Report every line of the data that includes "worn".

[Items from a data source]
((

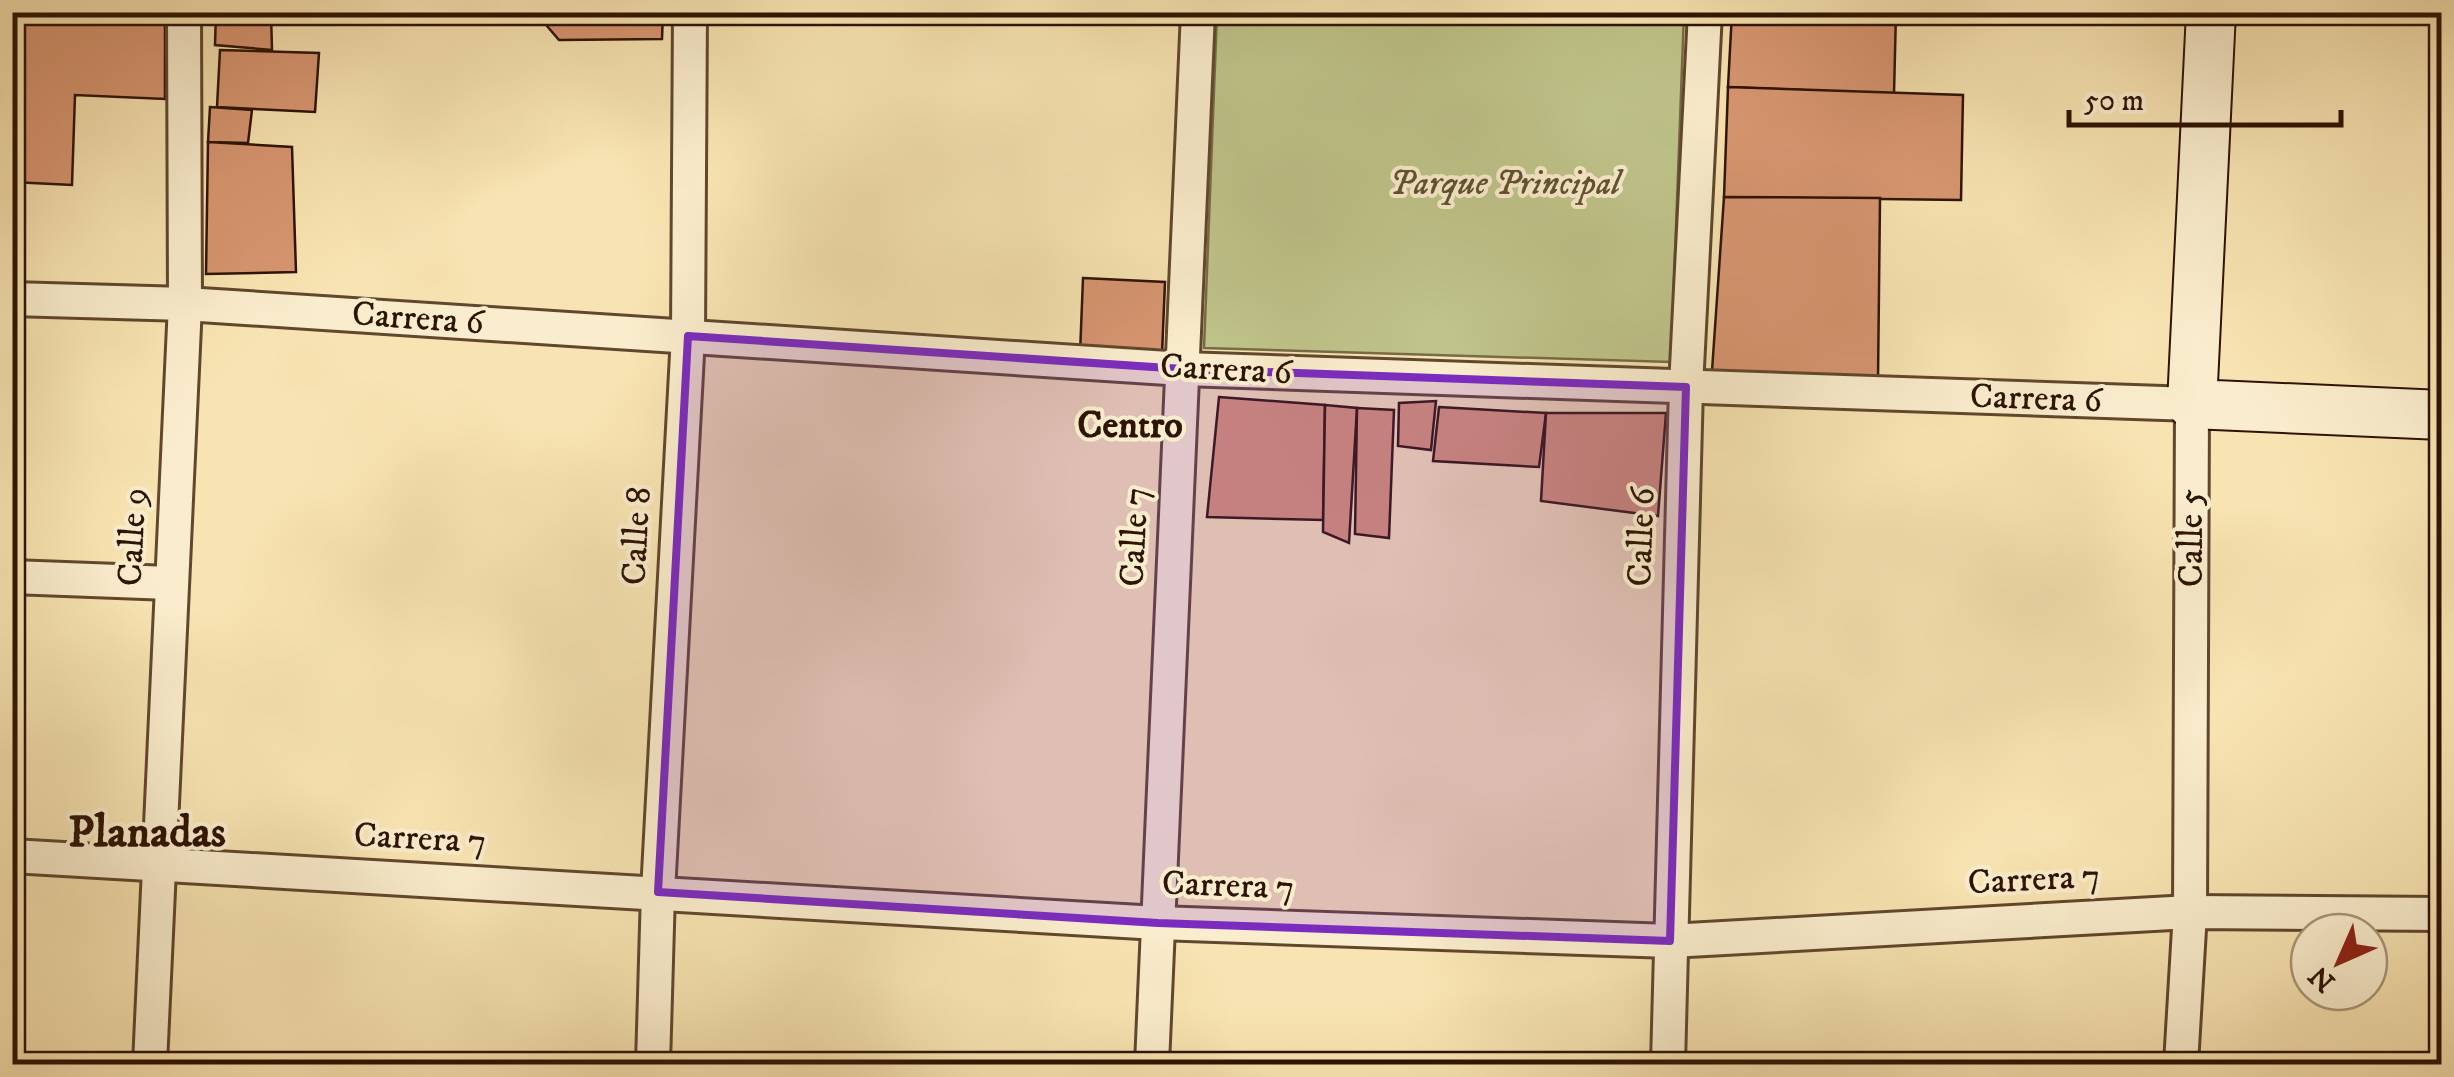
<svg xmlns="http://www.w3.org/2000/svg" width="2454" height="1077" viewBox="0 0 2454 1077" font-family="'IM FELL DW Pica',serif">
  <rect width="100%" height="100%" fill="#f8e4b2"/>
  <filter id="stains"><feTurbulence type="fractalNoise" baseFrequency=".002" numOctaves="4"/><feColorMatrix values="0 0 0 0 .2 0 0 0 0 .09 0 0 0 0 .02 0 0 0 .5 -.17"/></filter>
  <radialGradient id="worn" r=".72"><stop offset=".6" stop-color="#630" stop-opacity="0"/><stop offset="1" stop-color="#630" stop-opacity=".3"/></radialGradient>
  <polygon fill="#bfc48a" stroke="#766c46" stroke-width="2.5" points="1217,13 1684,13 1671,362 1204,348"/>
  <g fill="#d79671" stroke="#2e1301" stroke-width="2.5">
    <polygon points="12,12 165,17 165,99 75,95 72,185 12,182"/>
    <polygon points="216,12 271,12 272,50 215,45"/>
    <polygon points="535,12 663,12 662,39 559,40"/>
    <polygon points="1732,12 1896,12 1894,94 1728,87"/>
    <polygon points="220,50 319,53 315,112 217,107"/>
    <polygon points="1728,87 1963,95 1961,200 1724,197"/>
    <polygon points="210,107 252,110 248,143 208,142"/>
    <polygon points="208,142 292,147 296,272 206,274"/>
    <polygon points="1724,197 1880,198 1878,380 1712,371"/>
    <polygon points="1083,278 1165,282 1162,354 1080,354"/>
    <polygon points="1219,397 1325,405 1323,520 1207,517"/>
    <polygon points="1436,401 1431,450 1398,446 1399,403"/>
    <polygon points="1325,405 1357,408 1349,543 1323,532"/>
    <polygon points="1439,407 1546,413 1539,467 1433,461"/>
    <polygon points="1357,408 1394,410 1389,538 1355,534"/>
    <polygon points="1546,413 1666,413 1658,516 1541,501"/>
  </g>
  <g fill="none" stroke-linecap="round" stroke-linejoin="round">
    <g stroke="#60472d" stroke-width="38">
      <g id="street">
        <polyline points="12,299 185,304 1183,369 2192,404 2190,912 2181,1064"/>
        <polyline points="12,577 170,583"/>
        <polyline points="12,856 1158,923 1670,941 2190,912 2442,914"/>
        <polyline points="150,1064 185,304 184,12"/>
        <polyline points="653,1064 658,892 688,336 690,12"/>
        <polyline points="1152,1064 1198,12"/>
        <polyline points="1668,1064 1686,387 1705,12"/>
      </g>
    </g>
    <g stroke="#2e1301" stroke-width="52">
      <polyline id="secondary" points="2211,12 2192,404 2442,415"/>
    </g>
    <use href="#street" stroke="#faedcd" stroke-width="32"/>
    <use href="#secondary" stroke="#faedcd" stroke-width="48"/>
  </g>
  <path fill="#7b2cbf" fill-opacity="0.2" stroke="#7b2cbf" stroke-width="8" stroke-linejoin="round" d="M688 336 1183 369 1686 387 1670 941 1158 923 658 892Z"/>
  <g text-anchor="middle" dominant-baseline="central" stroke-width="8" stroke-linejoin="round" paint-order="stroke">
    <g font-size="35" font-style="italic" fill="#615131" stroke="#faedcd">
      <text x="1505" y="184">Parque Principal</text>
    </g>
    <g font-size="35" fill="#2e1301" stroke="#faedcd">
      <text transform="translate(418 319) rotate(4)">Carrera 6</text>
      <text transform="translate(1226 370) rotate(3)">Carrera 6</text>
      <text transform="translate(2036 399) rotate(2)">Carrera 6</text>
      <text transform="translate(637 536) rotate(-87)">Calle 8</text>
      <text transform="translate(133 537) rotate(-87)">Calle 9</text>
      <text transform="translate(1135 537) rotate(-87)">Calle 7</text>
      <text transform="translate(1642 537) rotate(-88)">Calle 6</text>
      <text transform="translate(2192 538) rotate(-90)">Calle 5</text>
      <text transform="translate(420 839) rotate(3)">Carrera 7</text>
      <text transform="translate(2034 880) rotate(-3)">Carrera 7</text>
      <text transform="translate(1228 886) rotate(2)">Carrera 7</text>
    </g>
    <g font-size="38" font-weight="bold" fill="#2e1301" stroke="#faedcd">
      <text x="1130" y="426">Centro</text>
    </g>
    <g font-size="45" font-weight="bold" fill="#2e1301" stroke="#faedcd">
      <text x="147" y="833">Planadas</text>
    </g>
  </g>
  <rect width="2454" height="1077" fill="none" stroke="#f8e4b2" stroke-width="50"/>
  <rect x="15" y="15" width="2424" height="1047" fill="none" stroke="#2e1301" stroke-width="5"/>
  <rect x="25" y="25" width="2404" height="1027" fill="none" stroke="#2e1301" stroke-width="2.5"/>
  <g transform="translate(2339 962) rotate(225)"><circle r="48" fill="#faedcd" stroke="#a8967b" stroke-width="2.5"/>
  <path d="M0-8L18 38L0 25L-18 38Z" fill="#8f2418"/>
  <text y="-15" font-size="28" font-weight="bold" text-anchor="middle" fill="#2e1301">N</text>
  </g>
  <path d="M2069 110v15h272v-15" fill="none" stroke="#2e1301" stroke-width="5"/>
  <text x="2084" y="110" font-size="30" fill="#2e1301" stroke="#faedcd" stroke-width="8" paint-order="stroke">50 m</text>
  <rect width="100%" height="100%" filter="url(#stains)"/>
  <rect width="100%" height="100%" fill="url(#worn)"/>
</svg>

))

Task output:
  <radialGradient id="worn" r=".72"><stop offset=".6" stop-color="#630" stop-opacity="0"/><stop offset="1" stop-color="#630" stop-opacity=".3"/></radialGradient>
  <rect width="100%" height="100%" fill="url(#worn)"/>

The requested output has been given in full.